_What the task requires_
Extract, without alteration, each line from the start of the listing to the line bearing "relocated 2004. Their customers followed".

[Opening Records section]

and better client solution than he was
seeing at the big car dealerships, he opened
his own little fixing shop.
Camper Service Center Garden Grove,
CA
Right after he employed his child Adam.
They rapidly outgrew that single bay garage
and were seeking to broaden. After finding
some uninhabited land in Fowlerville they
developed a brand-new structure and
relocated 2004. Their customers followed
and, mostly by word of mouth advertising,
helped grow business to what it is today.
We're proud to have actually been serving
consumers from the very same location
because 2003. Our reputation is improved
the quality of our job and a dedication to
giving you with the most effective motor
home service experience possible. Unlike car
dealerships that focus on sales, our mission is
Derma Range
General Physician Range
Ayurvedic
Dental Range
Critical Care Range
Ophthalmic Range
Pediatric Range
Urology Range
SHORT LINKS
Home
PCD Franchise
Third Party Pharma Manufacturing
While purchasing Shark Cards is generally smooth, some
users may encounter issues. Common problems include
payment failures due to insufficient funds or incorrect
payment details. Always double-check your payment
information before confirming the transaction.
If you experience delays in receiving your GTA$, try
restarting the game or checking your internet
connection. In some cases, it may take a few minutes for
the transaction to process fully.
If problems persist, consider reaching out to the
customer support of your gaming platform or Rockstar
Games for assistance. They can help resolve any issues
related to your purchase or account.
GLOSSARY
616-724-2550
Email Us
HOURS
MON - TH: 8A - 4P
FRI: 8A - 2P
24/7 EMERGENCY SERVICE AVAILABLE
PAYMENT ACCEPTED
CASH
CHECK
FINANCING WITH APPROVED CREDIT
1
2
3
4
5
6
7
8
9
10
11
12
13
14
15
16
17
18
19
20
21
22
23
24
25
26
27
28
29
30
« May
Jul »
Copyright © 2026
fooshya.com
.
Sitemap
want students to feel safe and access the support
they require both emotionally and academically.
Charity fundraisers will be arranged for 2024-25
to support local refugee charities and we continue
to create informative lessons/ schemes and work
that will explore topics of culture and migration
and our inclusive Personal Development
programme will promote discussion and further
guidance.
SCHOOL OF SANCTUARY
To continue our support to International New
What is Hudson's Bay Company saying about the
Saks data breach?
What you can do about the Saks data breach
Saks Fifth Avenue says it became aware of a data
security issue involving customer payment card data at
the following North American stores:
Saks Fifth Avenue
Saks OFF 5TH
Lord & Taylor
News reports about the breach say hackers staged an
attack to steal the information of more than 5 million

[Closing Records section]

_Answer area_
and better client solution than he was
seeing at the big car dealerships, he opened
his own little fixing shop.
Camper Service Center Garden Grove,
CA
Right after he employed his child Adam.
They rapidly outgrew that single bay garage
and were seeking to broaden. After finding
some uninhabited land in Fowlerville they
developed a brand-new structure and
relocated 2004. Their customers followed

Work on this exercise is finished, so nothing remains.